Brief: Swap "Mortgage" for "Home" throughout the data and give the lines again with nothing else changed. Leave the pictures out of your answer.

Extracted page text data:
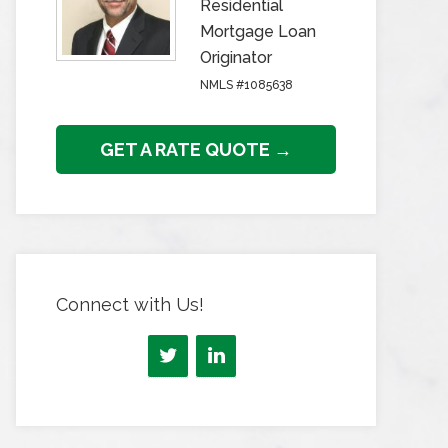
Residential
Mortgage Loan
Originator
NMLS #1085638
GET A RATE QUOTE →
Connect with Us!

Answer to this exercise:
Residential
Home Loan
Originator
NMLS #1085638
GET A RATE QUOTE →
Connect with Us!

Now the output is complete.